Как мудрец среди шаловливых детей, Фарид улыбался и беззлобно думал:
"Пушится? Да как же ей не пушиться?"
Он-то знал, как немыслимо долог путь до того момента, когда шаль могла
оказаться на чьих-то зябнущих плечах.
Он словно воочию видел своих сверстников в казахских аулах,
выхаживающих маленьких шаловливых козлят, видел чабанов, изо дня в день, из
года в год, в стужу и в зной кочующих со стадами в скудных степях,
продуваемых летом и зимой злыми ветрами. Видел он быстрых и умелых, как
мама, женщин, счесывающих по осени пух. Знал не понаслышке, сколько тепла
человеческих рук -- детских, женских и суровых мужских -- вложено в
красавицу-шаль, знал, сколько слез пролито над ней в холодных кошарах и в
тени керосиновых ламп, и не удивлялся восторженным восклицаниям
покупательниц...
Пережидая, пока женщины перетащат на носилках шлак после ташкентского
скорого, Фарид с высоты отвала впервые оглядывал лежавший внизу Мартук.
Вдали виднелась крытая шифером школа, а рядом под ярко-зеленым железом --
сельсовет с обвисшим флагом, остальные дома можно было различить лишь по
тонким струйкам дыма, тянувшимся, казалось, прямо из-под снега. Далеко вдоль
путей высился похожий на одногорбого верблюда элеватор. На потемневшем цинке
обшивки прямо на горбу криво и некрасиво было написано: "1927 год". Заслонив
элеватор облаками пара, пронесся скорый на Москву. Когда облако рассеялось,
Фарид увидел, как путейцы поставили на рельс мадерон и стали грузить свой
тяжелый инструмент: ломы, кирки, молотки, кувалды.
Фарид всегда невольно отличал путейцев от всех других людей.

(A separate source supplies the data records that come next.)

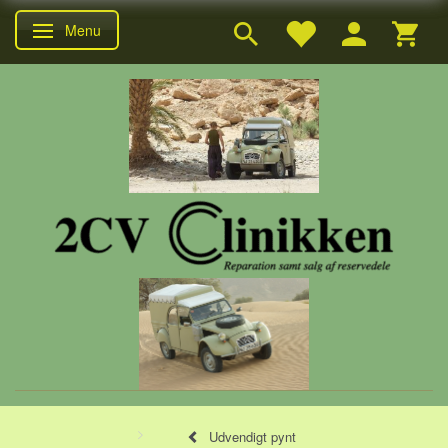
Menu
Skifte navigation
Udvendigt pynt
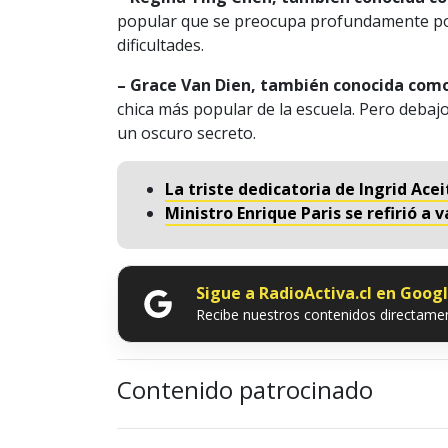
popular que se preocupa profundamente por
dificultades.
– Grace Van Dien, también conocida como
chica más popular de la escuela. Pero debaj
un oscuro secreto.
La triste dedicatoria de Ingrid Ac
Ministro Enrique Paris se refirió a
Sigue a RadioActiva.cl en Goog
Recibe nuestros contenidos directamen
Contenido patrocinado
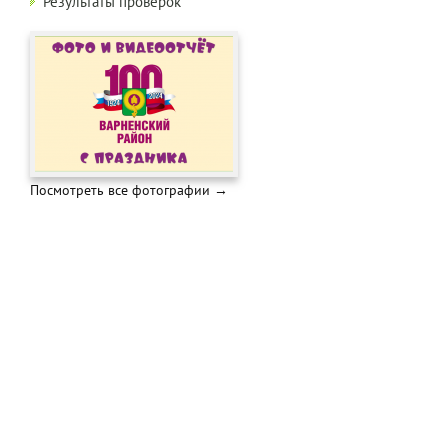
Результаты проверок
Посмотреть все фотографии →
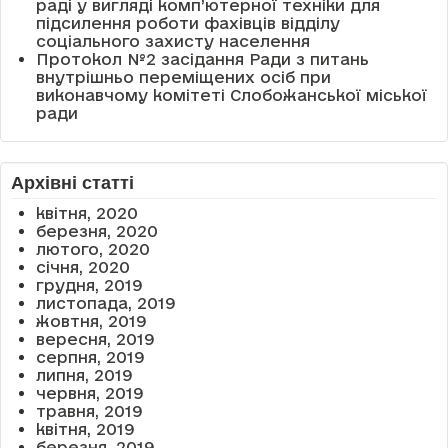
раді у вигляді комп’ютерної техніки для
підсилення роботи фахівців відділу
соціального захисту населення
Протокол №2 засідання Ради з питань
внутрішньо переміщених осіб при
виконавчому комітеті Слобожанської міської
ради
Архівні статті
квітня, 2020
березня, 2020
лютого, 2020
січня, 2020
грудня, 2019
листопада, 2019
жовтня, 2019
вересня, 2019
серпня, 2019
липня, 2019
червня, 2019
травня, 2019
квітня, 2019
березня, 2019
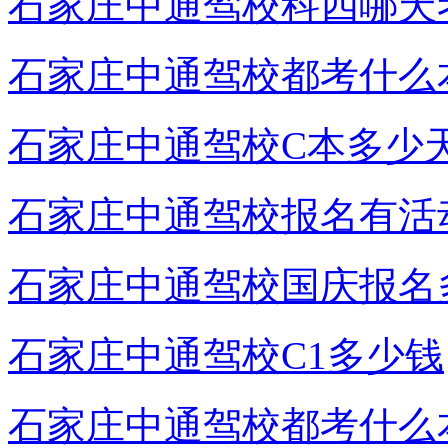
石家庄中通驾校科四哪天
石家庄中通驾校都考什么
石家庄中通驾校C本多少
石家庄中通驾校报名有活
石家庄中通驾校国庆报名
石家庄中通驾校C1多少钱
石家庄中通驾校都考什么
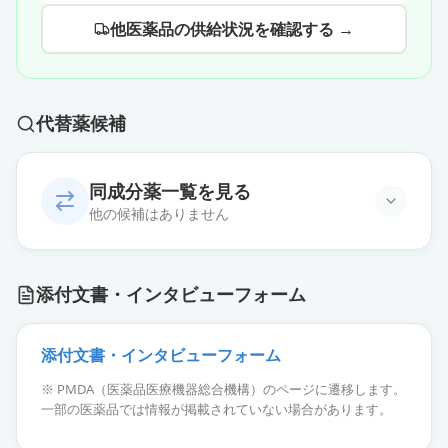
他医薬品の供給状況を確認する →
代替薬候補
同成分薬一覧を見る
他の候補はありません
添付文書・インタビューフォーム
添付文書・インタビューフォーム
※ PMDA（医薬品医療機器総合機構）のページに遷移します。
一部の医薬品では情報が掲載されていない場合があります。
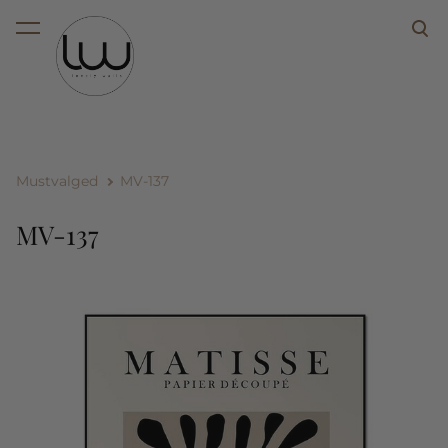
lisati ostukorvi.
Vaata ostukorvi
Mustvalged
MV-137
MV-137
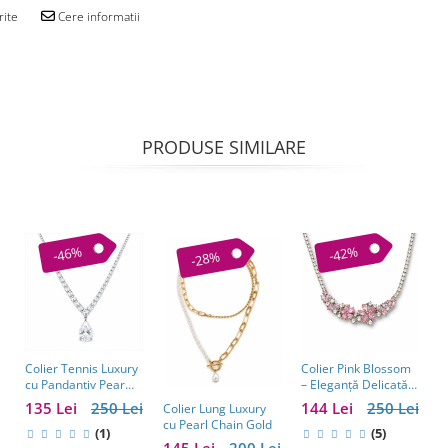
rite
Cere informatii
PRODUSE SIMILARE
-46%
-42%
-28%
Colier Tennis Luxury
Colier Pink Blossom
C
cu Pandantiv Pear
– Eleganță Delicată
C
Cut – Eleganță
cu Cristale Roz
S
135 Lei
250 Lei
144 Lei
250 Lei
1
Colier Lung Luxury
Atemporală
C
cu Pearl Chain Gold
(1)
(5)
145 Lei
200 Lei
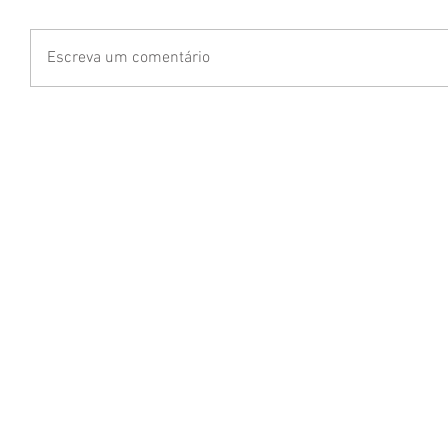
Escreva um comentário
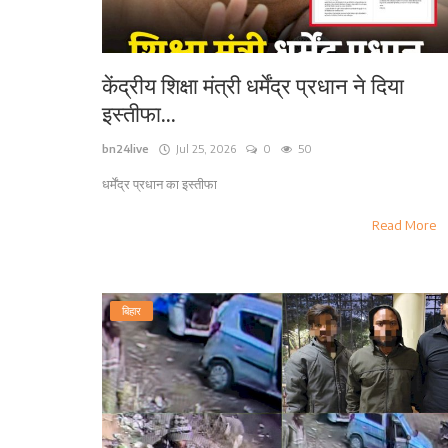
केंद्रीय शिक्षा मंत्री धर्मेंद्र प्रधान ने दिया
इस्तीफा...
bn24live
Jul 25, 2026
0
50
धर्मेंद्र प्रधान का इस्तीफा
Read More
बिहार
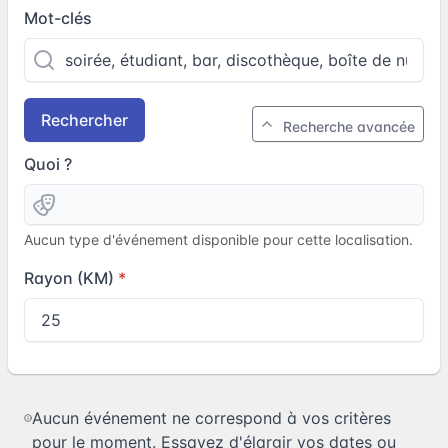
Mot-clés
Rechercher
Recherche avancée
Quoi ?
Aucun type d'événement disponible pour cette localisation.
Rayon (KM)
Aucun événement ne correspond à vos critères
pour le moment. Essayez d'élargir vos dates ou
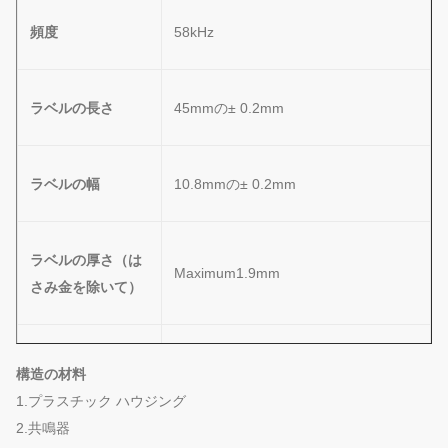
頻度
58kHz
ラベルの長さ
45mmの± 0.2mm
ラベルの幅
10.8mmの± 0.2mm
ラベルの厚さ（は
Maximum1.9mm
さみ金を除いて）
ラベルの厚さ（を
構造の材料
最高2.0mm
含むはさみ金）
1.プラスチック ハウジング
2.共鳴器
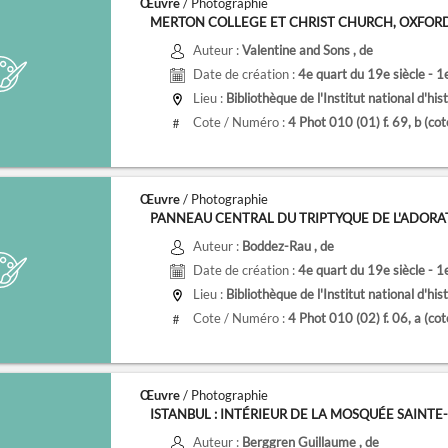
Œuvre
/ Photographie
MERTON COLLEGE ET CHRIST CHURCH, OXFOR
Auteur :
Valentine and Sons
, de
Date de création :
4e quart du 19e siècle - 1
Lieu :
Bibliothèque de l'Institut national d'histoire de l
Cote / Numéro :
4 Phot 010 (01) f. 69, b
(co
#
Œuvre
/ Photographie
PANNEAU CENTRAL DU TRIPTYQUE DE L'ADORATI
Auteur :
Boddez-Rau
, de
Date de création :
4e quart du 19e siècle - 1
Lieu :
Bibliothèque de l'Institut national d'histoire de l
Cote / Numéro :
4 Phot 010 (02) f. 06, a
(co
#
Œuvre
/ Photographie
ISTANBUL : INTÉRIEUR DE LA MOSQUÉE SAINTE
Auteur :
Berggren Guillaume
, de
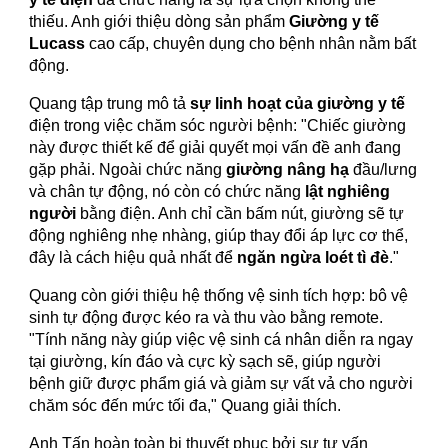
thiếu. Anh giới thiệu dòng sản phẩm
Giường y tế
Lucass
cao cấp, chuyên dụng cho bệnh nhân nằm bất
động.
Quang tập trung mô tả
sự linh hoạt của giường y tế
điện trong việc chăm sóc người bệnh: "Chiếc giường
này được thiết kế để giải quyết mọi vấn đề anh đang
gặp phải. Ngoài chức năng
giường nâng hạ
đầu/lưng
và chân tự động, nó còn có chức năng
lật nghiêng
người
bằng điện. Anh chỉ cần bấm nút, giường sẽ tự
động nghiêng nhẹ nhàng, giúp thay đổi áp lực cơ thể,
đây là cách hiệu quả nhất để
ngăn ngừa loét tì đè
."
Quang còn giới thiệu hệ thống vệ sinh tích hợp: bô vệ
sinh tự động được kéo ra và thu vào bằng remote.
"Tính năng này giúp việc vệ sinh cá nhân diễn ra ngay
tại giường, kín đáo và cực kỳ sạch sẽ, giúp người
bệnh giữ được phẩm giá và giảm sự vất vả cho người
chăm sóc đến mức tối đa," Quang giải thích.
Anh Tấn hoàn toàn bị thuyết phục bởi sự tư vấn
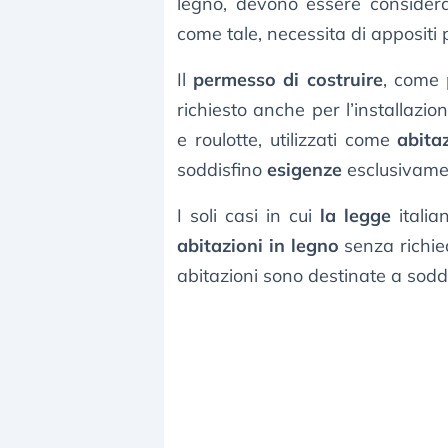
legno, devono essere conside
come tale, necessita di appositi 
Il
permesso di costruire
, come p
richiesto anche per l’installazio
e roulotte, utilizzati come
abita
soddisfino
esigenze
esclusivam
I soli casi in cui
la legge
itali
abitazioni in legno
senza richied
abitazioni sono destinate a sod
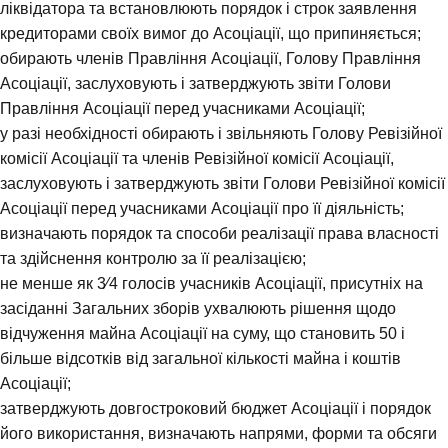
ліквідатора та встановлюють порядок і строк заявлення
кредиторами своїх вимог до Асоціації, що припиняється;
обирають членів Правління Асоціації, Голову Правління
Асоціації, заслуховують i затверджують звіти Голови
Правління Асоціації перед учасниками Асоціації;
у разі необхідності обирають i звільняють Голову Ревізійної
комісії Асоціації та членів Ревізійної комісії Асоціації,
заслуховують i затверджують звіти Голови Ревізійної комісії
Асоціації перед учасниками Асоціації про її діяльність;
визначають порядок та способи реалізації права власності
та здійснення контролю за її реалізацією;
не менше як 3⁄4 голосів учасників Асоціації, присутніх на
засіданні Загальних зборів ухвалюють рішення щодо
відчуження майна Асоціації на суму, що становить 50 і
більше відсотків від загальної кількості майна і коштів
Асоціації;
затверджують довгостроковий бюджет Асоціації i порядок
його використання, визначають напрями, форми та обсяги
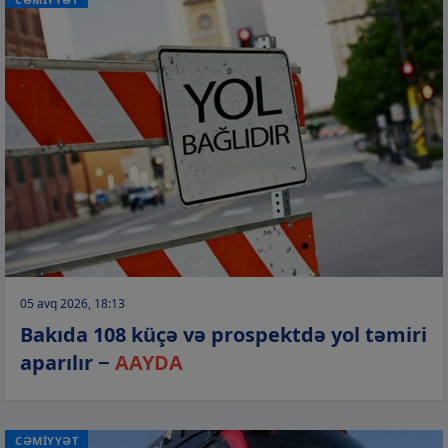
05 avq 2026, 18:13
Bakıda 108 küçə və prospektdə yol təmiri
aparılır −
AAYDA
CƏMİYYƏT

Может,
оттого, что пока он знал одну--единственную профессию, которая не зависела
ни от времени года, ни от погоды, ни от сельсовета, да и ни от кого-либо
еще.
Сколько Фарид себя помнил, столько и знал он каждого путейца Мартука в
лицо, и всегда у них была работа, а значит -- аванс и получка. А еще он
знал, что им положен настоящий уголь и они могут выписывать старые шпалы, а
из них ставить добротные теплые сараи. А главное -- и это казалось уж совсем
волшебством,-- каждому ежегодно полагался бесплатный билет в любой конец
Советского Союза -- и обратно, конечно. В любую окраину! Перед Фаридом при
этом всегда оживал старенький школьный глобус.
"Вырасту и стану путейцем",-- глядя вслед удалявшемуся на перегон
мадерону, подумал мальчик и улыбнулся.